Why is there emphasis for players to be able to hit the shuttle at the "sweet spot" consistently?
The easiest way to illustrate is the difference is to experience watching a live BWF-level (or equivalent) tournament. When the professionals stroke and play, you could hear the nice crisp well defined whack with a solid thump vs when you go into a badminton hall and would normally only hear either the loud (due to excessive strength) or high-pitch (due to high tension) whack - the difference is alike a shot from a pistol vs a hunting rifle!
Hitting the sweet spot more often than not, is the domain of the trained players or professionals. The action is important as it allows the optimum transfer of energy from the swing of your arm, to the shuttle, via the racquet.
So it is possible for a non-professional to gain this skill (caveat - see end)?
Yes, but it requires dedication and many hours of training to embed this level of "stroke timing" into your body's muscle memory (automatically performed under stress). Once you have acquired this level of stroke timing, almost every stroke will be so automatically eg you will be doing unconsciously.
Are there steps you can do to help in your quest?
Yes, there are and are the following:-
1. Sweet spot of racquet are different, even though there are of same type of design.
For example, the sweet sport for a Yonex ArcSaber will be slightly different than a Yonex Z-Speed.
Hence you can determine the location of the "sweet spot" for your racquet after it has been strung at your preferred string tension via the following video.
2. After determining roughly where the spot is located, how can you determine where your racquet contact point is when you swing it? (aka where are you hitting)
The professionals have access to super high speed cameras, petabytes of storage and computers to process the information - these are well beyond the reach of the non-professionals.
The "old fashion" method is to restring your racquet with a dark colour string.
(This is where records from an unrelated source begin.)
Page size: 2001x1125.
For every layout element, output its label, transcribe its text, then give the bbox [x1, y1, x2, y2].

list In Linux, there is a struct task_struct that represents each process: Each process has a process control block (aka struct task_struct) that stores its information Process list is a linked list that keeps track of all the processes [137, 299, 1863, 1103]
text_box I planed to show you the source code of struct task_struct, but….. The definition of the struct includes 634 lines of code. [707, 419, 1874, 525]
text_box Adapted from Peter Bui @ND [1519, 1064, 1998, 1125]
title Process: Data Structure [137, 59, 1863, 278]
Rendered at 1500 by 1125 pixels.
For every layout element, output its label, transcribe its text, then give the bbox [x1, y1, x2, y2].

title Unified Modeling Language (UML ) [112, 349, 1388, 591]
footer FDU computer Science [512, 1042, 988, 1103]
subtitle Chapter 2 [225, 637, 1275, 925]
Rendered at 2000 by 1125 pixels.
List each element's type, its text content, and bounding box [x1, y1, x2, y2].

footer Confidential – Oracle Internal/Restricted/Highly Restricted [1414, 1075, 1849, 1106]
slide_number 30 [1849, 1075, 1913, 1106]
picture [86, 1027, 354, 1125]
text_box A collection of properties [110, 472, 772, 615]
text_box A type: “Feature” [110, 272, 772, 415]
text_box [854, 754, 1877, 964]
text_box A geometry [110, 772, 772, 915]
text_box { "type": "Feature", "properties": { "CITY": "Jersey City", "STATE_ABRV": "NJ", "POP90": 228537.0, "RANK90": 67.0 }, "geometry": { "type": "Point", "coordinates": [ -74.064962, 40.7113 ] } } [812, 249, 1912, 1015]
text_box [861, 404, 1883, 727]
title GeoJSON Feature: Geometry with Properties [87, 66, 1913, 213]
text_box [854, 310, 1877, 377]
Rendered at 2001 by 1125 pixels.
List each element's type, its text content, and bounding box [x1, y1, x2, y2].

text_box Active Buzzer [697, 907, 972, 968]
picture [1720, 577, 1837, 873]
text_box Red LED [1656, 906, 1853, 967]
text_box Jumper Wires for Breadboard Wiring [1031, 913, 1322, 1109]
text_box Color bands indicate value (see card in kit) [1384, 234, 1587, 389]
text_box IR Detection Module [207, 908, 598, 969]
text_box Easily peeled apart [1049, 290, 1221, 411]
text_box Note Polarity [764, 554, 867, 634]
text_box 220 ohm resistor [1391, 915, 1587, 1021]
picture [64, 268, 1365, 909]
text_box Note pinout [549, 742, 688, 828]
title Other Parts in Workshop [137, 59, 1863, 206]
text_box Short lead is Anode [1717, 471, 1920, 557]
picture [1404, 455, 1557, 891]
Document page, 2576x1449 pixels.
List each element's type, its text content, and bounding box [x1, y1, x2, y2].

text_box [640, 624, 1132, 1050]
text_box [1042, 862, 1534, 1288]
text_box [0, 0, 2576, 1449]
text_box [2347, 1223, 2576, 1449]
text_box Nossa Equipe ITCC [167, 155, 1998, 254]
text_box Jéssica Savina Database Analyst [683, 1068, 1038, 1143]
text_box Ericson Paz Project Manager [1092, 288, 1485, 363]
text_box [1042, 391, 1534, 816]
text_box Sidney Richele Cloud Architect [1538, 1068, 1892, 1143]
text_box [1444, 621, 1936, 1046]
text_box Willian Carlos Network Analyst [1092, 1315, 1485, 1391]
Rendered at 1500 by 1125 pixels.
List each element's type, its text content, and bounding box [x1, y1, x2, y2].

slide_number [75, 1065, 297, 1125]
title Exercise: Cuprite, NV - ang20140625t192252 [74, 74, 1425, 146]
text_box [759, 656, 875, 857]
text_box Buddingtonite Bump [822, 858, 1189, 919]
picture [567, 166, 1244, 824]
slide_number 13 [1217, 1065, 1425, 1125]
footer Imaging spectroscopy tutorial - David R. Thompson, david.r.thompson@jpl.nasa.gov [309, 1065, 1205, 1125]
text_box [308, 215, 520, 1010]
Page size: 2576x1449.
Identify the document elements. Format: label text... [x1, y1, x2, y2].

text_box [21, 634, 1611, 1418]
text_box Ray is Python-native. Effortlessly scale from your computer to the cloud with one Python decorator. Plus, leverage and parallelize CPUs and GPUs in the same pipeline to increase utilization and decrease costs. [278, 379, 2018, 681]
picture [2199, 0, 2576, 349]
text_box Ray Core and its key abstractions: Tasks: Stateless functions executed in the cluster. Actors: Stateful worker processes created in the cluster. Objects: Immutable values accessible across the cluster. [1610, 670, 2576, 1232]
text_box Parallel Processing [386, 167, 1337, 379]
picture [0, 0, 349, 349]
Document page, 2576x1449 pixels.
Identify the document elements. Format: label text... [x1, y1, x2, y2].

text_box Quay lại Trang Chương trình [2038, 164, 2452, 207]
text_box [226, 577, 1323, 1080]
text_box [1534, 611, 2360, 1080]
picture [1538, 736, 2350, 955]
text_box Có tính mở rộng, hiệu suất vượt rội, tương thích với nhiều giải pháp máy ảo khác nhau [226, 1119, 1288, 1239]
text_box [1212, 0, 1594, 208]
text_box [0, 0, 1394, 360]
After a round of play with the dark strings, you can see the white residue left on the strings from when you hit the white cork of the shuttle hard!
3. The next step is the hardest - you need to keep adjusting the timing of your stroke until you can hit within the sweet spot most of the time. Takes much patience and much practise. During this period you need to keep telling yourself how to perform that magical stroke until it becames automatic or second nature (aka the muscle memory).
4. Step-3 requires atleast 5-6months of consistent practise, depending on your skill level.
Please note the above are recommended for players below the age of 32 only. This is why those who has the potential are train from a young age so that there is time for the stroke timing to be embeded into the muscle memory.
Don't believe me?
Easily proven. Say you get badminton training when you are older, age 30 or more. You train until you could do those championship shots as well as hitting the sweet spot often DURING TRAINING or WARM-UP. However, during play, your special shots hardly work and you could hardly hit the shuttle within the sweet-spot of your racquet?
The reason is simply. During play and when under stress, your subconscious takes over and the strokes embeded into your muscle memory surfaces. That is why national training never accepts older candidates, they always groom from a young age.